# Book Raffle - Willy Voet: Breaking The Chain



## dmoan (24 Nov 2009)

For release into the CycleChat diaspora - a copy of Willy Voet's _Breaking The Chain - Drugs & Cycling: The True Story_.

The story of the 1998 Festina Scandal - a gripping tale of skulduggery, lies and winning at all costs.

Anyone interested, post your name down below - draw to take place this weekend. First name out of the hat wins!


----------



## JiMBR (25 Nov 2009)

Please


----------



## ChrisKH (25 Nov 2009)

Me please.


----------



## cisamcgu (25 Nov 2009)

Yes please


----------



## ComedyPilot (25 Nov 2009)

S'il vous plait


----------



## longers (25 Nov 2009)

Perhaps you could draw two names out the hat Mr Moan?

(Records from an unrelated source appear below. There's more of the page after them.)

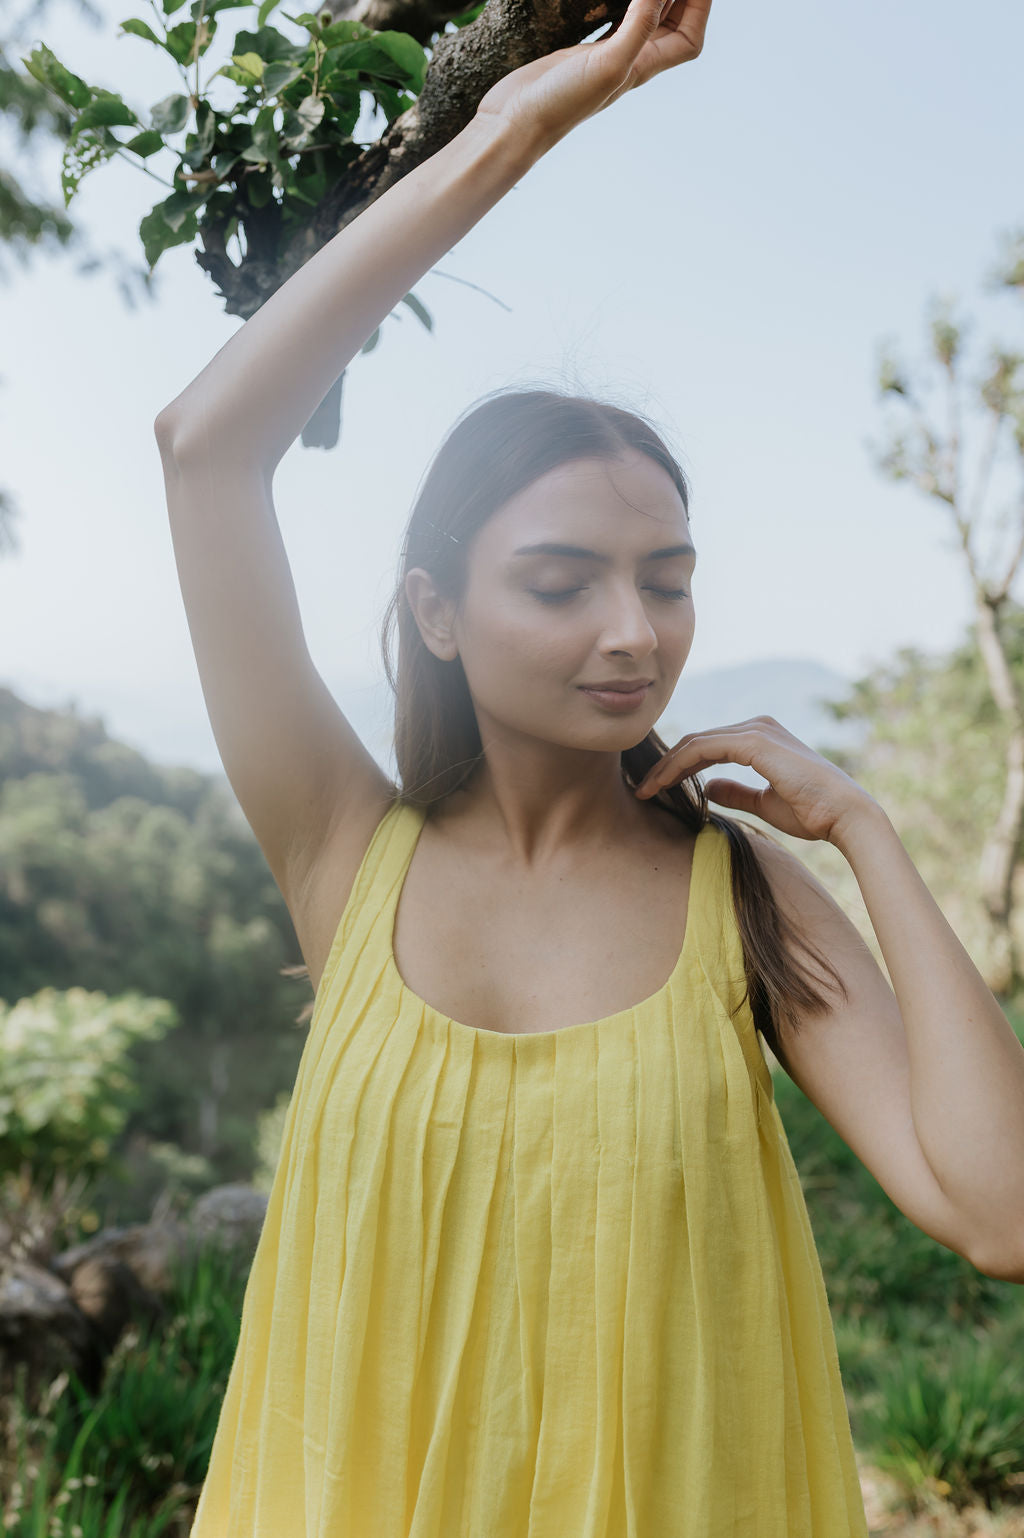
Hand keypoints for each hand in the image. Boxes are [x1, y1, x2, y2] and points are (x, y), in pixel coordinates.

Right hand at [475, 0, 712, 151]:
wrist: (516, 123)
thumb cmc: (562, 103)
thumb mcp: (609, 62)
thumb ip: (639, 25)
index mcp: (643, 68)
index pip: (688, 38)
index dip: (701, 7)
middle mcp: (629, 63)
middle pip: (671, 26)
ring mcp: (605, 57)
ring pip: (642, 20)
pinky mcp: (580, 52)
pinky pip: (612, 21)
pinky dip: (622, 2)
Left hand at [633, 714, 880, 846]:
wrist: (845, 815)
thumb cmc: (814, 812)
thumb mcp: (765, 803)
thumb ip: (737, 792)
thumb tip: (708, 788)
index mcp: (761, 738)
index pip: (707, 747)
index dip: (678, 767)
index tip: (655, 789)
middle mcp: (757, 727)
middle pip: (696, 741)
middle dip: (665, 765)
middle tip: (641, 789)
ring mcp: (756, 731)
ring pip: (695, 743)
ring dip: (666, 766)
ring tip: (645, 790)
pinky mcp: (754, 742)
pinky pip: (704, 749)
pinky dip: (679, 765)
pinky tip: (662, 783)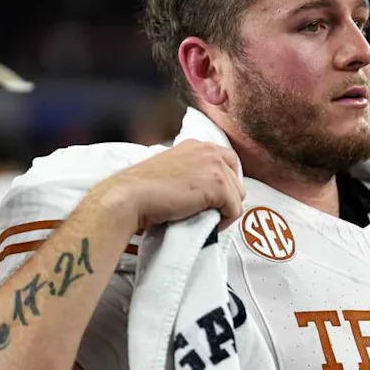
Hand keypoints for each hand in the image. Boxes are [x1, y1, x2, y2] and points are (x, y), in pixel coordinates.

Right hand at [93, 140, 245, 231]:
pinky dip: (225, 221)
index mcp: (197, 145)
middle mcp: (209, 150)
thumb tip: (205, 190)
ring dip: (225, 211)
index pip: (228, 161)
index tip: (215, 198)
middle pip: (236, 179)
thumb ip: (191, 172)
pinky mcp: (218, 185)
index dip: (225, 183)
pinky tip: (209, 224)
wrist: (131, 196)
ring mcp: (215, 166)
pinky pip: (235, 209)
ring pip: (237, 196)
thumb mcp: (173, 170)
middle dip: (227, 198)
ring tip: (205, 219)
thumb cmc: (144, 189)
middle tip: (211, 212)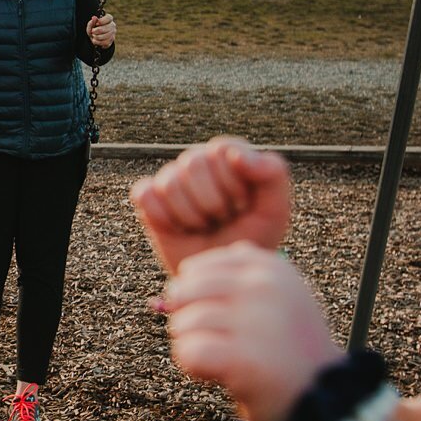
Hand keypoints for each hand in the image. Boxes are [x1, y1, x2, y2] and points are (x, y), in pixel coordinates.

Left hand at [87, 12, 116, 48]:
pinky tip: (95, 40)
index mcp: (108, 19)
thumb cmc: (93, 29)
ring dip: (97, 37)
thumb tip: (94, 17)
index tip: (96, 24)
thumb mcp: (90, 26)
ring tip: (93, 36)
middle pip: (108, 27)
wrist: (94, 38)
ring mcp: (113, 33)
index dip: (102, 21)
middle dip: (98, 30)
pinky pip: (106, 42)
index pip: (109, 18)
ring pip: (107, 36)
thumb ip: (92, 22)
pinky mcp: (111, 40)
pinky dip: (98, 42)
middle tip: (92, 31)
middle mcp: (112, 25)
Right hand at [129, 137, 291, 275]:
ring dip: (191, 216)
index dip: (233, 183)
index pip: (221, 150)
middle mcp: (196, 161)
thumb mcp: (275, 209)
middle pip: (193, 163)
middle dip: (212, 202)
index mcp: (227, 155)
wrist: (224, 271)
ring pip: (170, 184)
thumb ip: (272, 173)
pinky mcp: (148, 197)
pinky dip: (163, 218)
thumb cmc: (252, 237)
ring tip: (204, 227)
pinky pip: (145, 196)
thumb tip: (237, 155)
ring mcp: (170, 178)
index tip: (243, 206)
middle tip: (222, 219)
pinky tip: (179, 229)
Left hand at [157, 244, 343, 420]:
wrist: (324, 406)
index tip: (220, 322)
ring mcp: (257, 320)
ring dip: (191, 347)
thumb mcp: (274, 303)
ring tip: (222, 362)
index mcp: (272, 267)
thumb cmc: (288, 354)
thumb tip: (169, 294)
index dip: (194, 298)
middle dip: (186, 320)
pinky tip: (216, 376)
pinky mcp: (246, 357)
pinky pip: (189, 352)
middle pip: (183, 291)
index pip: (197, 269)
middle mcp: (265, 287)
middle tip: (214, 343)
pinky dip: (194, 368)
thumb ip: (231, 285)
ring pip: (183, 323)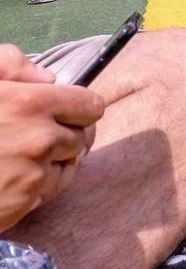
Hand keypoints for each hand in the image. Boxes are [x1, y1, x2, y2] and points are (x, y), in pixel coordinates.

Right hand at [0, 46, 104, 231]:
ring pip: (69, 165)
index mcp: (31, 104)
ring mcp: (33, 175)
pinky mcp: (23, 204)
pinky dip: (37, 185)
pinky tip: (11, 176)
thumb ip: (11, 64)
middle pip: (81, 136)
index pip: (91, 106)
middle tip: (34, 134)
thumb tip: (47, 79)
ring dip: (53, 161)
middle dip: (64, 134)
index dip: (78, 107)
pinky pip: (49, 191)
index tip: (64, 110)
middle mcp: (40, 140)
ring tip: (18, 155)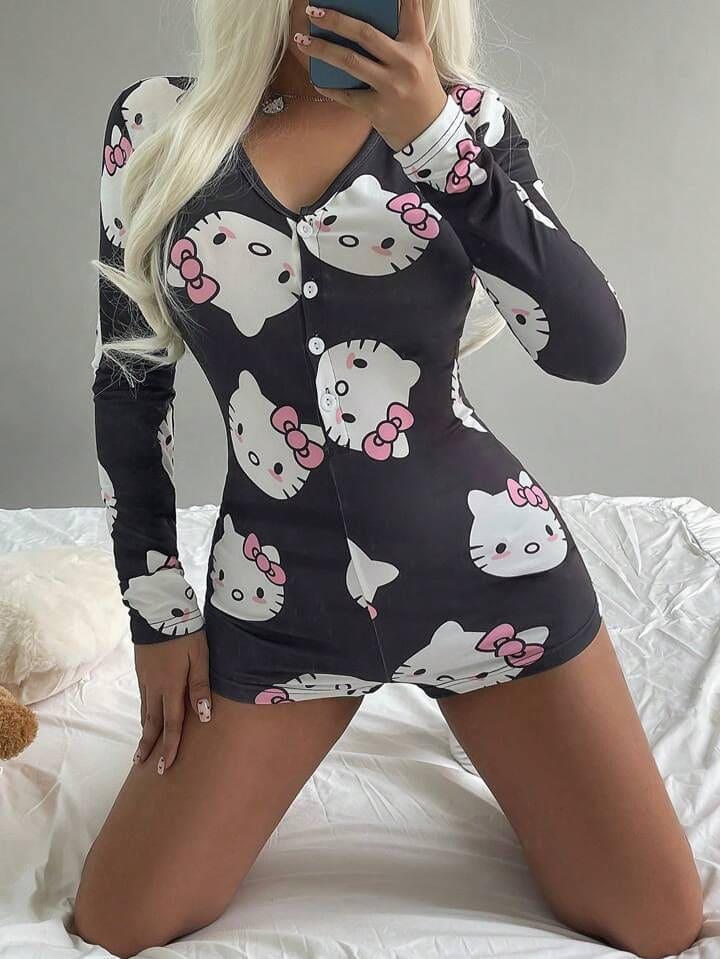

I've got a copy knocking around here that I was sure I'd posted out but never got round to doing the raffle


----------



## addictfreak (25 Nov 2009)

Yes please


----------



## dmoan (25 Nov 2009)

longers said:


> Perhaps you could draw two names out the hat Mr Moan?
> 
> I've got a copy knocking around here that I was sure I'd posted out but never got round to doing the raffle



No problem!

Although, I bet you'll be right and disappointed if your name is one of them!


----------



## MrRidley (25 Nov 2009)

Me please.


----------



## longers (25 Nov 2009)

dmoan said:


> Although, I bet you'll be right and disappointed if your name is one of them!



Save me a few bob in postage though


----------



## Panter (25 Nov 2009)

Please


----------



## Telemark (25 Nov 2009)

Yes please!

T


----------



## dmoan (30 Nov 2009)

And the winner of my copy is ...

cisamcgu!

PM me your address details and I'll pop the book in the post tommorow!


----------



## dmoan (30 Nov 2009)

The winner of longer's copy is ...

panter!

Contact longers regarding posting etc!


----------